Reproduce the data below line by line, keeping every character unchanged.
___ PROVIDED ENTRIES
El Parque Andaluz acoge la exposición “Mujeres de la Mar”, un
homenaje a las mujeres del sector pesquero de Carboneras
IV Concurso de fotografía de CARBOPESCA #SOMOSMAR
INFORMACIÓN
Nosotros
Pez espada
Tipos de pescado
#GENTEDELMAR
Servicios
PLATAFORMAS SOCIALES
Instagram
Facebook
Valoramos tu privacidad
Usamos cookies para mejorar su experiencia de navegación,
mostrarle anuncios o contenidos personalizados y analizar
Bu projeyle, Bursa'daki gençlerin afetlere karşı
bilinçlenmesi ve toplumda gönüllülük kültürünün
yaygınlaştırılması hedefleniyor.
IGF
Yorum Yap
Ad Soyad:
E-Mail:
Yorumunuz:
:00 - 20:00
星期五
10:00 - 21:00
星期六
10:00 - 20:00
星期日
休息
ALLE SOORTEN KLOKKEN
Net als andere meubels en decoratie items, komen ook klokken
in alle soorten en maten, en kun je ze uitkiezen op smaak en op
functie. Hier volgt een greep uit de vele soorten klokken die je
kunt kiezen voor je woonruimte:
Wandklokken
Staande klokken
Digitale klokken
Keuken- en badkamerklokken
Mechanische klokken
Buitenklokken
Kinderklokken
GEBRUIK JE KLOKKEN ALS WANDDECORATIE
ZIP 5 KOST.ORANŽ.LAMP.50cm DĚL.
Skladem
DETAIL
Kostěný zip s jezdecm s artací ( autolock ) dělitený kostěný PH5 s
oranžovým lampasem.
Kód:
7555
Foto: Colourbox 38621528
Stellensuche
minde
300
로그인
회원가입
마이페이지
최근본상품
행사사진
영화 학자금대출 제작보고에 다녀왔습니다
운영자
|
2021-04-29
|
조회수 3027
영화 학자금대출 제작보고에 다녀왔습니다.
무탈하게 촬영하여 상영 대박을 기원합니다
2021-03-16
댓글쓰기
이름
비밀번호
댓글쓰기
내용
______
• **WRITTEN SOLUTION**:
El Parque Andaluz acoge la exposición “Mujeres de la Mar”, un
homenaje a las mujeres del sector pesquero de Carboneras
IV Concurso de fotografía de CARBOPESCA #SOMOSMAR
INFORMACIÓN
Nosotros
Pez espada
Tipos de pescado
#GENTEDELMAR
Servicios
PLATAFORMAS SOCIALES
Instagram
Facebook
Valoramos tu privacidad
Usamos cookies para mejorar su experiencia de navegación,
mostrarle anuncios o contenidos personalizados y analizar
Bu projeyle, Bursa'daki gençlerin afetlere karşı
bilinçlenmesi ve toplumda gönüllülük kültürünün
yaygınlaştırılması hedefleniyor.
IGF
Yorum Yap
Ad Soyad:
E-Mail:
Yorumunuz:
:00 - 20:00
星期五
10:00 - 21:00
星期六
10:00 - 20:00
星期日
休息
ALLE SOORTEN KLOKKEN
Net als andere meubels en decoratie items, komen ook klokken
in alle soorten en maten, en kun je ze uitkiezen op smaak en op
functie. Hier volgt een greep uit de vele soorten klokken die je
kunt kiezen voor je woonruimte:
Wandklokken
Staande klokken
Digitale klokken
Keuken- en badkamerklokken
Mechanische klokken
Buitenklokken
Kinderklokken
GEBRUIK JE KLOKKEN ALS WANDDECORATIE
ZIP 5 KOST.ORANŽ.LAMP.50cm DĚL.
Skladem
DETAIL
Kostěný zip s jezdecm s artací ( autolock ) dělitený kostěný PH5 s
oranžovým lampasem.
Kód:
7555
Foto: Colourbox 38621528
Stellensuche
minde
300
로그인
회원가입
마이페이지
최근본상품
행사사진
영화 학자금대출 제작보고에 다녀왔습니다
운영자
|
2021-04-29
|
조회수 3027
영화 학자금대출 제작보고에 다녀왔습니다.
무탈하게 촬영하여 상영 대박을 기원합니다
2021-03-16
댓글쓰기
이름
비밀번호
댓글쓰기
내용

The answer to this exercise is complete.